Publicidade "Um dia muito triste para o basquete brasileiro. Perdemos uma referência, um cara que até pouco tempo atrás era o maior cestinha da história, mas deixa um legado gigantesco em relação à juventude. Muita gente começa a acompanhar basquete por conta do Oscar Schmidt e aquele resultado espetacular na final do Pan-Americano de 1987 em Indianápolis. Inesquecível", disse Ricardo Bulgarelli.
Ricardo Bulgarelli, de 54 anos, é a voz da NBA no Brasil. O comentarista, que já trabalhou na ESPN Brasil e atualmente está no Amazon Prime Vídeo, trabalhou com Oscar Schmidt na TV Record, quando ele foi comentarista nos Jogos Olímpicos de Londres, em 2012. O jornalista relembrou a atuação histórica do Mão Santa ao lado de Marcel, outro ícone do basquete brasileiro, que provocaram os americanos e foram determinantes para uma virada histórica.
"Ele e o Marcel tiveram um aproveitamento surreal na bola tripla, que praticamente não existia e não era utilizada como é hoje no basquete moderno. Eles colocaram a seleção americana contra a parede. O Oscar sempre contou essa história que provocaram os americanos. Eles não estavam acostumados a chutar tantas bolas de três. Já o Oscar e o Marcel tinham essa característica e tinham muita qualidade", contou.
Na época, o feito do Brasil marcou a primeira derrota dos Estados Unidos em casa na história da competição. Oscar Schmidt anotou 46 pontos, sendo 35 no segundo tempo, para conduzir a seleção brasileira à vitória por 120 a 115. Na decisão contra os americanos, o Mão Santa acertou sete cestas de três pontos em 15 tentativas, mais do que a seleção americana que converteu três.
"O Oscar era capaz de fazer 30, 40 ou 50 pontos, como fez 55 num jogo contra a Espanha na Olimpíada de Seul em 1988, que é a maior marca até hoje. Fez mais de mil pontos em Olimpíadas. O Oscar se aposenta da Seleção na Olimpíada de Atlanta em 1996 e, depois, o Brasil sequer consegue ir para Sydney em 2000, Atenas em 2004 e Pequim em 2008. Só retorna a um Jogos Olímpicos em Londres em 2012. O Brasil ficou carente de um novo Oscar Schmidt. Todo mundo queria ser ele. Vai fazer muita falta", finalizou.
Oscar Schmidt foi detentor do recorde de maior pontuador da história do basquete, com 49.703 pontos, até 2024, quando foi superado por LeBron James. Além disso, possui o recorde de mais pontos na história dos Jogos Olímpicos, com 1.093. Ele também é responsável por anotar a maior pontuação de uma partida em Olimpíadas (55 pontos contra a Espanha).

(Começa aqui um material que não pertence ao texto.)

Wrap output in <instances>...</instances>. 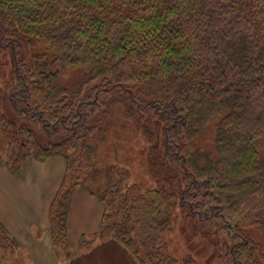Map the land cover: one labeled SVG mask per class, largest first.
Returning a JSON list of instances; mask_svg holds the SVG:
<instances>
[{
    "label": "trees",
    "instance_id": "trees-1",
    "mask_svg": "<svg viewBox=\"0 0 264 264\" xmlns=\"http://www.w3.org/2000/svg\"><path fill=\"white\" fill-rule=\"evenodd\" d=\"M0 51L13 62L8 96L22 120L0 110L4 165L16 171L31 147L37 161H65L49 209L55 245H67L71 196L85 188L103 206L96 236L138 264H199L168 251L176 208L188 222L221 219L239 238L232 264H264V246L248 236L264 235V0H0ZM74 70L73 87L58 83ZM118 103L167 187H123L127 168L96 166L91 140H103L98 123ZM28 122L62 138L37 142ZM206 133L210 147L198 142ZM13 245L0 222V247Z\"/></svg>",
    "mask_w": 264,
    "mask_h": 264
},
{
    "label": "crops",
    "instance_id": "crops-1",
    "mask_svg": "<svg viewBox=\"0 0 264 264\" xmlns=\"http://www.w3.org/2000/svg\"><path fill=\"white\" fill-rule=\"evenodd\" d=\"M64 172L61 156L43 162L31 157L16 172L0 165V222L14 241L12 247H0L5 256L17 261L24 256L26 264H138L116 239L96 236L103 206L85 188L75 189L71 196L67 245L53 243L49 209ZM3 259L2 253L0 264H7Z\"/></svg>",
    "mask_w": 264,
    "mask_h": 264
},
{
    "label": "rangeland",
    "instance_id": "rangeland-1",
    "mask_svg": "<svg viewBox=\"0 0 264 264\" xmlns=\"http://www.w3.org/2000/svg\"><path fill=\"white\" fill-rule=\"evenodd\" d=\"M12 67L11 56L5 55L3 51H0V110L4 114L3 116L14 120L18 124L22 120L15 112L8 96V83L11 81L9 72L12 70ZM81 71L74 70L68 75L60 76L58 83L69 88L73 87L81 77ZM98 124L104 128V138L100 141L96 139L97 137L91 140L92 145L97 146V152L94 157L97 167L115 164L127 168L129 174L123 187L137 184L142 190H146L168 186L165 180L151 174L147 162V150L151 142L147 140L142 130L137 128L131 118L125 117L121 103L113 106L108 115ZM27 125L33 130L37 142L44 143L48 140L56 141L62 138L60 134L48 137L43 132L40 123L28 122ZM212 141L213 136L211 133L202 135L198 140L199 144L203 147H210ZM6 150L7 140L0 127V165H4ZM34 150V147L27 149L28 156L18 163L16 171L23 166L27 159L34 158ZM103 184L102 178H97L92 186L94 188H101ZM248 236H251L264 246V235L259 229H251L248 232ZM238 239L237 237L232 238L228 235L222 227L221 219L188 222L182 218L179 208H176L171 214V231L167 235L166 241L168 251L179 259L190 255L199 264H232L229 246L238 241ZM84 244L86 245L87 242ZM150 249V246L142 248L139 254L140 257L145 259ZM2 253L3 260L7 261V264H26L24 256L19 258L18 262L13 256H5L4 250L0 249V255Z\"/></svg>",
    "mask_w": 264,
    "mask_h": 264
}]
</instances>
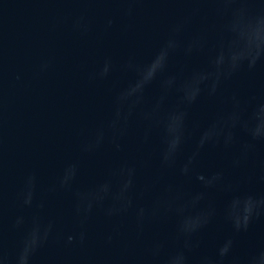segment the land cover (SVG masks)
I'll return each instance as SVG.
<instances>
[{
	"label": "water",
	"instance_id": "obj_1",
	"mask_svg": "<svg viewBox=\"0 0 264 264\" xmlns=\"http://www.w3.org/2000/svg\"><path fill=\"white\" fill-rule=\"evenodd\" d=\"M0 264H264V0H0Z\"/></svg>",
	"mask_w": 264,
	"mask_h": 264
}]
</instances>
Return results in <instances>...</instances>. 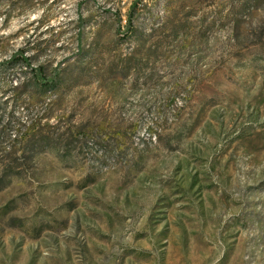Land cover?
<instances>
[{
    "label": "rangeland",
    "instance_id": "rangeland-1",
    "mask_svg": "<svg viewBox=\"0 0 264 264\" xmlns=\"http://www.w3.org/2000/svg\"><path fill=\"white\" fill-rule=\"evenodd\" d=\"M133 1L1 0L0 264H264V0Z\"/></svg>",
    "mask_w": 264,
    "mask_h": 264
},
{
    "label": "trees",
    "instance_id": "trees-1",
    "mask_svg": "<svg viewBox=\"0 0 264 264\" xmlns=\"http://www.w3.org/2000/svg\"><path fill=\"white\" fill-rule=\"evenodd\" d=\"M138 2L139 0H134L130 5V10H129V13L127 14V19H126L127 27L131 26V19H132L131 11L137 6ZM13 3L10 6H8V8L4 11V15H5L4 24L5 25L7 24V21H6L7 16L11 15L14 11L21 9L22 7H28L31 3V0H24V1L20 0V6L18 8L16 6L17 4H13ZM0 7H1V3H0ZM24 54L25 53L23 51L14 53L9 59V63L13 64L16 61H19L27 67L30 66L28 58Z\"/></svg>",
    "mask_w": 264,
    "mask_h": 264
}]
</instances>
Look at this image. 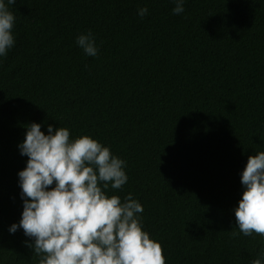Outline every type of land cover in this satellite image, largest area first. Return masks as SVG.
Here are the masks:
<instances>
[{
  "label": "trees",
  "instance_id": "1",
  "mask_svg": "<svg viewBox=\"0 0 264 264\" xmlns=\"http://www.w3.org/2000/svg\"><path fill=\"white\" fill-rule=\"evenodd\" d=\"M146 7L140 17L137 11ZM15 0L0 56V264H39L18 223L19 153L31 122L87 135L126 162L102 189L143 207L165 264H251L264 238L233 208L240 172L264 151V0ZM89 30L99 47L75 42ZM43 255V254H41Z\"/></svg>",
  "mask_w": 264,
  "mask_h": 264
},
{
  "label": "clouds",
  "instance_id": "2",
  "mask_svg": "<svg viewBox=\"0 0 264 264\" xmlns=\"http://www.w3.org/2000/svg\"><path fill=\"white\" fill-rule=\"evenodd\" d=\"M15 0H0V56L14 46ZM185 0H174L173 14L184 11ZM148 9L141 7L143 17ZM76 45L95 57L99 47L91 30L79 34ZM66 127L55 130L31 122L19 153L26 156L18 171L22 212L8 231L23 230L27 247L39 264H165L158 241L142 230V205L129 193L124 201L107 196L109 184L120 189L128 180L126 162L109 147L84 135L70 139ZM243 191L233 208L240 233L264 238V151L250 155L240 172ZM43 254V255H41ZM251 264H264V250Z\"/></svg>",
  "mask_w": 264,
  "mask_h": 264
}]
</instances>
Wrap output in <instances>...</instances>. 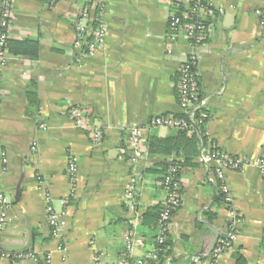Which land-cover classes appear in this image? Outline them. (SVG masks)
<instances>
[{
    "label": "crops",
    "instance_id": "1",
    "mask_svg": "<svg viewBox=\"0 0 264 264\" xmlns=\"http://www.w3.org/2000/svg\"><path fill=\"white\" fill-rule=\"evenodd\" d=\"M175 1L60 0L49 7L40 0H13L0 104V194L9 206L0 251L35 252L39 261L0 257V264H46L47 256L52 264H96L97 255L101 264H119L130 230L144 240L132 256L143 258L158 235L147 215L164 207L161 181L173 160L185 163L179 175L182 206L168 235L169 255L156 264H236V254L246 264H264V176L255 166L227 173L243 223L233 249L213 261L230 219L213 167L200 160L213 148L234 157L264 158V0H212L224 11L207 20L199 49L198 77L211 116L206 142L196 156L189 149L179 156L152 155L150 137L176 133L153 129L150 122L180 113L178 72L191 52L186 37L169 29ZM87 4L104 9L107 32L104 47L79 63L75 23ZM25 40L39 42L37 59L17 54L14 43ZM30 89L37 108L30 103ZM73 106L84 109L100 130L99 145L75 126L69 116ZM134 128L142 129L144 139L135 169L119 159ZM72 155L79 167L62 253L60 241L51 236L49 208L61 211L70 194ZM133 170L134 211L126 198Z\"/></svg>",
    "mask_w": 264,
    "mask_h": 264
},
{
    "label": "built area",
    "instance_id": "2",
    "mask_svg": "<svg viewBox=\"0 0 264 264\" xmlns=\"http://www.w3.org/2000/svg\"><path fill=\"white\" fill-rule=\"evenodd\" d=\"M60 0H54L56 3ZM180 1V0H179ZM232 2L236 0H230ZM187 3L193 2L190 12H185L182 16L172 14L169 20L170 31L176 34H183L188 40L191 52L179 68L178 81V103L180 111L186 112L187 118H180L176 115L158 116L151 120L150 127L167 128L176 131H185L191 128L193 123L203 124L210 119V113H202L200 119L196 120L193 113L196 107L204 109L207 106L206 99L196 102L199 85L196 78V68L199 61V49L203 46L206 38L207 20L216 13H222L223 8H217L212 0H185ZM175 2H173V5ZM230 8H234L231 3ZM13 10V0H1L0 8V104L2 100V82L3 71L9 63L7 55V42L9 40V31L11 25ZM104 9L100 7V13L97 15L92 5H85L75 23L76 39L74 48L79 53L78 62L94 57L105 44L107 26L104 21ZM75 126L84 132L90 133L93 141L100 144L103 140L100 130L95 129L87 112L79 106H73L69 113ZM144 152L143 131L140 128H134L130 131L128 146L123 151L119 159L126 160L129 165L135 169L140 157ZM200 160L213 167L216 183L220 182V190L224 194V202L229 212V233L226 238L218 241L212 254L213 261H216L222 254L231 251L238 239L239 230L242 226V218L234 207V199L226 183V175L231 171H238L244 167L255 166L264 176V158L252 159L246 156H230L220 151L205 152ZM79 160L76 156H70L68 160V178L71 186L70 194L62 200L63 209L57 211L53 207L49 208V223L51 227V236L60 241L58 249L66 253V248L62 242V237L68 227L67 208L75 197L76 183L78 176ZM137 173L133 170L131 183L126 191V198L129 201V208L134 211L138 202ZM180 170L173 166L167 175L164 176L162 185L166 192V201L156 223L158 235L155 240L154 248L141 259L133 258L135 247L143 246L144 240L130 230L127 235L128 247L126 253L119 264H151L159 257L162 251L161 246L166 243L173 223L174 214L182 206ZM0 208L2 214L0 218V229L7 220L8 200L4 194H0ZM2 259L10 260H31L39 261V255L35 252L10 253L0 251ZM96 264H101L100 257L96 256ZM46 264L51 263V256L46 257Z\"/></svg>",
    "mask_w": 264,
    "mask_h": 264
},
{
    "label": "trees",
    "instance_id": "3",
    "mask_svg": "<svg viewBox=\"0 0 264 264\" xmlns=\"http://www.w3.org/2000/svg\"><path fill=\"white\" fill-rule=\"evenodd\" d=\"M45 2L49 7H52L56 3H53L54 0H40ZM206 1V0H202ZM193 2L187 3L185 0H176L175 4L173 5L174 8V13L178 16H182L185 12H190L192 8ZM95 13L98 15L100 13V6H96L95 8ZM170 20V19H169ZM10 41L8 40L7 42V55L10 47ZM15 46H18L17 54L21 56H27L28 58L35 60L39 56V51H40V46L38 41H32V40H25L23 42H16L14 43ZM9 56V55H8ZM196 78L198 80V85H199V90H198V95L196 102H200L201 100L205 99L203 90L201 88V82L198 77V71L196 68ZM31 91L29 92V98H30V103L36 108L38 107V99L36 96V93L33 89H30ZM177 93H178V86H177ZM37 111V110H36ZM208 112L207 107L204 109L196 107L194 109L193 113L195 115V119L198 120L200 119L202 113ZM33 116H35V111L32 113ZM31 115V114H30ZM177 117L180 118H187L189 115L186 112L180 111V113L176 114ZM208 122V121H207ZM206 122V123H207ZM206 123L199 124V123H193L190 129L185 130V131H176L175 135L170 136L165 139H160L157 137H150L148 141V152L149 154H161V155H166V156H171V155H176L179 156L181 155V152L183 151L186 152L188 149L191 150V153H193L194 156L199 154V147L202 143V140L204 143L206 142V137H205V125ZM217 151V149L213 148L209 150V152H214ZM185 163L178 162L177 160L170 161L166 164L165 167V173L164 176L168 174L169 170L171 167L176 166L179 168L180 172L183 168V165ZM164 176L161 181V185L164 179ZM218 185H220V182H218ZM163 187V185H162ZM224 200V194L220 191L219 192ZM156 209H151V211L148 213L147 216L151 217V222L152 223H157L160 213L162 211V208L160 210ZM208 217L212 219L214 216L208 214ZM171 243L169 239H167L166 243L161 246L162 251L159 253V257L157 260H163L165 256L169 255V247ZM236 264H246L245 258L240 255L236 254ZM156 261H152L151 264H156Z\"/></svg>",
    "mask_w": 264,
    "mask_h": 264
}]
</instances>
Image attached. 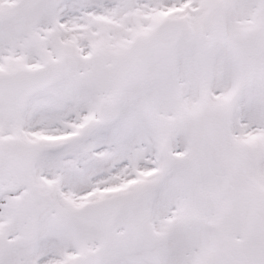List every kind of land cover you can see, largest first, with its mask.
Masks as SVG:
<instances>
[{
    "label": "snow or ice",
    "instance_id": "snow-or-ice-1",
    "mask_svg": "<svg viewBox=\"0 0 264 264\" xmlns=\"http://www.w3.org/2000/svg\"><path fill=\"white\" fill-rule=\"evenodd\" d=\"M0 264H264V0H0Z\"/></svg>",
    "mask_w": 264,
    "mask_h": 264
}]
</instances>
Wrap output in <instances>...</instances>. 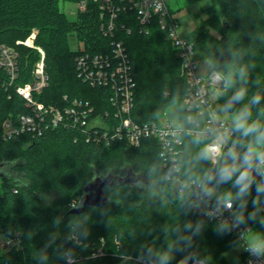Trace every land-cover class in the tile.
Wrapping results in <instances>:
<instances>
[{"label": "trees", "instance_id": "trees-1", "mask_svg": "<svg viewBox=\"0 0 264 264\" xmlns=\"http://www.w3.org/2000/svg\"><path fill=\"white\" fill-rule=\"evenodd\" d=\"M61 1L78 0H0V46L15 47L18 52L17 76L13 80L9 71L0 67V232L19 233L21 238L20 244L4 252L0 248V264H37L34 257L44 248L50 234H55L56 245H60L69 235L70 223L74 232L80 222H85L89 235L85 247L75 249L77 264H133L137 249L159 235V226L168 219L164 210L129 187L125 179L126 184L105 187L110 199L107 204L87 206L81 213L71 209L80 205L84 187L95 176L129 178L132 172L139 173L140 165L160 144L155 138H148L139 146L124 140L102 145L86 140L82 133L69 127L49 129L43 135L23 133L5 139L4 123H17L19 116L30 110L17 87L33 81V69L40 59V52L22 41L37 31L35 45L45 51L49 76L39 97L48 104L63 106L67 103L65 96L78 97L90 100L97 110H112L106 89L79 78L76 56L82 51L110 52L115 41H123L131 58L137 81L132 116L137 122L158 121L153 114L164 104L165 97L174 91L185 96L189 87L180 57L156 21L146 30L134 8L122 7L112 31L107 32L111 16H102L96 1L90 0L85 10H77L75 19L68 17ZM186 1L199 3L206 13L193 33L207 45L209 60L222 61L229 48L247 49L255 65L250 91L264 93V0ZM72 33L82 44L77 50L70 47ZM257 77L261 82L259 88L254 86ZM224 99L218 98V104ZM261 104L264 105V99ZM51 193L53 197L48 199ZM196 218L193 215L182 219ZM150 228L153 234L147 235ZM236 239L235 232L216 235L209 224L196 244L202 254L212 257L211 263L224 264V251ZM161 241L162 237L157 243ZM64 247L72 244L65 243ZM100 248L103 253L96 254ZM47 253L49 263L62 261L53 248H48Z\"/></svg>", "mask_w": 264, "mask_h": 264}, {"label": "clouds", "instance_id": "clouds-1", "mask_svg": "<svg viewBox=\"0 0 264 264\" xmlns=\"http://www.w3.org/2000/svg\"><path fill=\"white\" fill-rule=\"evenodd\" d=\"M251 55L229 48L222 61L206 62L212 95L226 97L223 103H209L207 92L199 90L192 97L174 91L154 112L163 121L160 147L139 173L130 174L129 187L168 219L159 235L137 249L133 264H211L212 257L196 244L209 224L221 237L236 232L233 247L248 253L249 264H264V93L250 91ZM260 85L257 77L254 86ZM193 215L194 220L182 219ZM71 227L60 245L55 234L48 236L34 257L37 264H47L50 247L63 264H77L75 249L85 247L89 231L85 222L77 223L74 232ZM69 242L72 247H64Z\"/></svg>", "mask_w": 264, "mask_h": 264}, {"label": "built area", "instance_id": "built-area-1", "mask_svg": "<svg viewBox=\"0 0 264 264\" xmlns=\"http://www.w3.org/2000/svg\"><path fill=\"white\" fill-rule=\"evenodd\" d=\"M90 0H78L76 10H85ZM99 4L102 16L109 13L110 21L106 31H112L114 19L123 7L134 8L139 23L148 30L153 22H157L166 37L170 39L181 59V70L188 84L186 97L207 92L209 103L218 104V97L212 95L207 74H200L197 62L193 59L195 44L183 38L179 33V21L171 13L169 0H122V4L114 0H92ZM36 31L23 44L34 47L40 52V59L33 69V81L20 85L17 91L30 109L19 116L18 122L7 120L4 123V138L12 139L23 133L43 135L49 129L69 127L82 133L86 140L97 144L111 145L117 141H127L139 146L145 139L155 138L160 144L158 128L163 121L139 123L132 116L137 81L133 75L131 58L123 41L113 42L110 52L95 53L82 51L76 56V67L79 78L92 86L107 90V98L112 110H97L90 100L83 98L67 99L63 106L48 104L40 99L44 88L48 85L49 76L46 71L45 51L35 45ZM0 67H5L13 80L17 76L18 52L15 47L0 46ZM76 205L74 204V207ZM253 227L252 224L249 225ZM254 228V227H253ZM236 233V232H235ZM19 233L5 235L0 240V248L6 251L20 244ZM100 248L96 254H102ZM241 264H249L250 257L242 251ZM55 264H63L58 261ZM215 264V263H211Z\"/></svg>", "mask_w": 264, "mask_h": 264}, {"label": "rangeland", "instance_id": "rangeland-1", "mask_svg": "<svg viewBox=\"0 0 264 264\" xmlns=\"http://www.w3.org/2000/svg\"><path fill=\"white\" fill-rule=\"evenodd\" d=\"M202 3H204V6L207 5V1H204ZM76 7L77 5L72 1H61V8L66 12L70 19L76 18ZM169 7L173 12L174 16L179 21L180 35L183 38L188 39L191 43L195 44L193 59L198 64L199 73L207 74L208 68L206 62L209 61V58L207 57L208 47L202 41L197 40L193 33V29L202 19L206 17V13L201 9L199 3L190 4L186 0H169ZM70 47L72 50H77L82 47V44L78 42L75 33H72L70 35ZM47 197L48 199H51L53 197L52 193L48 194ZM5 235V233L0 232V240ZM242 251V249H238L233 246L229 247L227 250L224 251V264H241L243 261ZM2 252L4 251L2 250ZM47 255V264H51L49 263V254L47 253Z\"/></svg>", "mask_w": 264, "mask_h": 264}, {"label": "water", "instance_id": "water-1", "mask_svg": "<svg viewBox=\"0 0 264 264\" xmlns=\"http://www.w3.org/2000/svg\"><path fill=\"white\" fill-rule=\"evenodd\" d=\"M129 181L128 176L125 178L107 175L103 178L95 176L87 185L84 187V194L80 198V203L83 201V207H75L71 209L73 213H81L85 210V207L91 206H103L107 204L110 199L105 192L106 186H113L117 184H126Z\"/></svg>", "mask_w": 264, "mask_h": 264}]
</instances>
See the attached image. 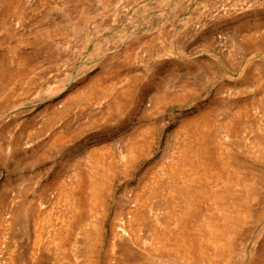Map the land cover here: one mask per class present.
<instances>
[{
    "label": "rangeland",
    "instance_id": "1",
    "mask_svg": "<svg viewBox=\"0 0 264 264\" xmlns=\"http://www.w3.org/2000/svg\"><path fill=\"white\" fill-rule=\"evenodd\" d=\"M17 2L3 15L0 0V264H161L154 243L173 248L161 232L182 205L176 132L214 102V122L243 121L210 150L218 169L219 141L231 148L245 200L222 253L194 264H264V0ZM78 178L85 197L102 181L99 200L61 253L60 191ZM198 211L216 214L205 198Z\"/></svg>",
    "mask_w": 264,
    "mask_h": 264
},
{
    "label": "bare ground",
    "instance_id": "2",
    "mask_svg": "<svg viewBox=\"0 0 264 264\" xmlns=\"http://www.w3.org/2000/svg\"><path fill=\"white\" fill-rule=\"evenodd\" d=\"M1 3L4 7L3 15H5V12L13 9L18 2L17 0H1ZM25 60V56H19L20 65H23L24 63L26 65ZM97 81H99V79ZM97 84V87L100 88L104 82ZM244 103L245 102H239L236 104V107H238L240 109L239 111L242 113H244V107L242 105ZM115 104H119V101ZM223 106L225 105L216 102L212 104L210 103L205 109H201L192 116L182 120L181 126L176 132L177 134L183 133V135H185V142L180 143L178 146V152L168 163V169L184 181V186L182 185L180 192L178 191L176 193L181 196L182 205L177 212L172 211L175 228L169 229L166 227L161 232V234H168L174 241L173 248L170 249L172 251L168 249L166 252H162V249L165 248L163 241L154 243V250L160 251V256L162 258L161 264H178V262L176 263V261H170L169 259L172 258L175 260L177 256L180 257V263L182 264L197 263L201 261V258L213 253L209 251V244L210 246H213L212 251L222 253L226 241H228L227 236L231 233L230 231H232L236 223L241 220L242 206L245 200L243 197L244 191L242 190L244 183L242 179L243 177L238 174L241 173V165L232 155H230L231 153H228V148L230 147L219 141L220 144L218 145V149L221 152L220 154H217V158L219 157V160H222L220 162L221 167L216 169L213 164V158H215L213 156L214 153L210 150L213 141H218L220 135L226 136L227 134H238L243 127V121L241 122L240 118H232L233 115L231 112L230 116L225 115L221 121H218L216 118L214 122L215 112L221 111ZM216 136L218 137V140L216 139ZM60 138L62 137L58 136V140ZM214 138L216 140H214ZM58 140L56 139L55 141ZM141 143V141L132 137L129 143L130 150L137 151V149L140 148L139 145ZM234 144L237 145L236 142H234ZM254 144L256 145V141H254ZM260 154L259 156H261ZM219 160L217 162H219ZM212 178L220 182L221 185L219 189H216L215 191H209L207 185L210 183L205 185L206 182H204L205 180H210ZM77 181L78 182L74 185V188L69 191L65 190L67 193H65L64 190L60 191V195L65 196L66 194V196L70 198L69 202L72 205V216L67 227L59 232L58 236L56 235L58 244L57 249H59L61 253H64L67 246L70 245L73 233L76 229L78 230L80 225H82V220L85 219L84 216H88V214L85 215L86 208L88 210L87 213L94 211L93 206L98 203L99 200V187L102 185V181L98 183L97 180H90L88 184L89 193L87 194L85 192L88 195L87 197L82 194V190L86 188L84 186L85 182L82 178H78ZM196 183L199 185L197 186ZM237 185L241 186V188L239 187V189H237ZM86 190L88 189L86 188ZM236 190H239V193L235 194ZM224 195H227V197L225 198ZM201 198L210 200V204L216 209V214H208L198 211V203L202 200ZM84 200L87 201L85 202ZM195 216H197V218ZM37 237H39V235ZM93 237V234L87 233L86 238L84 237V239L91 240ZM92 263L93 260H89L87 264Z\"/></svg>",
    "mask_w": 264,
    "mask_h": 264
}]
</instances>
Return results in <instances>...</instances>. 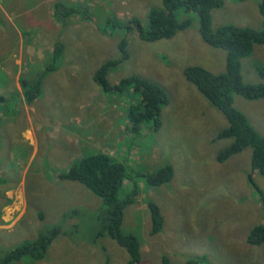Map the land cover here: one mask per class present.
Listing matches in <instances>:
<instances>
[{"label": "rangeland", "instance_id": "obj_1", "mask_svg": "<svg viewBox=\"0 0 264 264\" xmlns=\"http://www.w3.org/2000/svg\"><path fill=\"white\" fill-rule=\"evenodd\" d=\"M56 1L0 0V95L7 97L0 109L1 259L6 250L58 225L45 257L30 264H127L128 251L98 235L102 198L79 181L59 178L74 160L104 152L134 173L174 168L172 180L161 186H147L140 177L137 200L125 210V230L142 243L141 264H161L164 255L172 264L191 257L200 264H264V243L248 242L252 228L264 223L249 173L263 190L264 174L253 171L250 147L218 160L230 143L217 138L227 118L185 75L190 65L215 73L226 68L225 51L203 40L198 15L181 10V18L192 19L189 28L170 39L145 41L133 25L116 26L133 18L146 26L150 10L162 8L163 0H63L77 12L61 18L54 17ZM224 1L213 12L214 27L264 26L260 0ZM124 37L129 57L108 81L138 75L163 87L170 99L158 130L144 125L133 133L126 108L135 97L105 92L94 79L103 62L120 57ZM58 41L64 51L56 70L45 78L42 94L25 101L21 75L45 69ZM256 62L264 66V44L244 60L246 80L264 82ZM235 105L264 135V98L235 95ZM149 200L165 219L155 234Z\"/></svg>", "mask_w": 264, "mask_h": 264}, {"label": "trees", "instance_id": "obj_2", "mask_svg": "<svg viewBox=\"0 0 264 264\" xmlns=\"http://www.w3.org/2000/svg\"><path fill=\"white\" fill-rule=\"evenodd\" d=\"M224 3V0H163L162 8L155 7L150 10L146 26L133 18L128 23H121L122 25L118 23L116 28L123 26L127 30L133 25L137 28L138 36L145 41L170 39L192 24L191 17H180L181 10L187 14L195 12L199 18V30L203 40L221 48L226 54V68L222 72L215 73L201 65H190L185 69L187 79L219 107L227 118L228 125L218 132L217 138L230 139V143L220 151L218 160L225 161L250 147L253 171L264 174V135L258 131L249 116L235 105V95L247 99L264 98V82L246 80L244 74V60L253 55L257 45L264 44V26L254 28L225 23L214 27L213 12L221 8ZM72 5L57 0L54 17L72 16L77 12L76 7ZM259 10L264 16V0H260ZM119 50L120 57L103 62L97 68L94 79L105 92H120L127 97L130 95L135 97L128 101L126 108L128 127L133 133L140 134L144 125H150L154 130H158L162 125L163 106L170 99L169 94L160 85L138 75L123 78L114 85L110 84L109 73L129 57L126 37L120 41ZM63 51L62 41L56 42L45 69L21 75L20 85L25 101L30 102L42 94L44 80L56 70V63L63 57ZM255 67L264 76V66L256 62ZM6 101L7 97L0 95V109ZM130 170L125 162L115 156L94 152L74 160L67 171L59 174V178L79 181L102 198L101 228L98 235L109 236L123 246L129 253L127 264H141L142 243L134 232L125 230V210L137 200L141 190L138 183L140 177L145 180L147 186H161L172 180L174 168L171 164H165L151 173H139V171L134 173ZM252 174L253 172L249 173L250 181L258 189L259 199L264 207V190L254 182ZM148 209L152 220L151 233L161 232L165 219L160 206L157 202L149 200ZM60 230V226H54L50 231L39 234L37 238L25 240L6 250L2 254V259L0 257V264H15L23 262L25 258H29L25 264H30L33 259L37 261L44 258ZM248 242L255 245L264 243V223L252 228L248 234ZM200 262V258L191 257L184 264H200ZM161 264H172V262L167 255H164Z\"/></svg>", "mask_w": 264, "mask_h": 264}, {"label": "crops", "instance_id": "obj_3", "mask_svg": "<svg viewBox=\"0 0 264 264\" xmlns=\"http://www.w3.org/2000/svg\"><path fill=\"white\" fill-rule=\"evenodd\" d=\"M19 81H20V79H19ZM21 86V85H20ZM21 90H22V88H21ZM205 260H206V257H205Z\"/></svg>", "mask_w": 264, "mask_h": 264}]
</instances>
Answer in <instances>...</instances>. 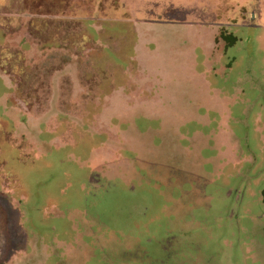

Durante a carreira, Oscar Schmidt defendeu clubes como Palmeiras, Sírio, Corinthians e Flamengo, onde ele se aposentou do basquete, em 2003. Ele conquistou títulos como o Campeonato Brasileiro com Alviverde em 1977 e com o Timão em 1996, além do Mundial com o Sírio em 1979 e o Campeonato Carioca com o Rubro-Negro em 1999 e 2002.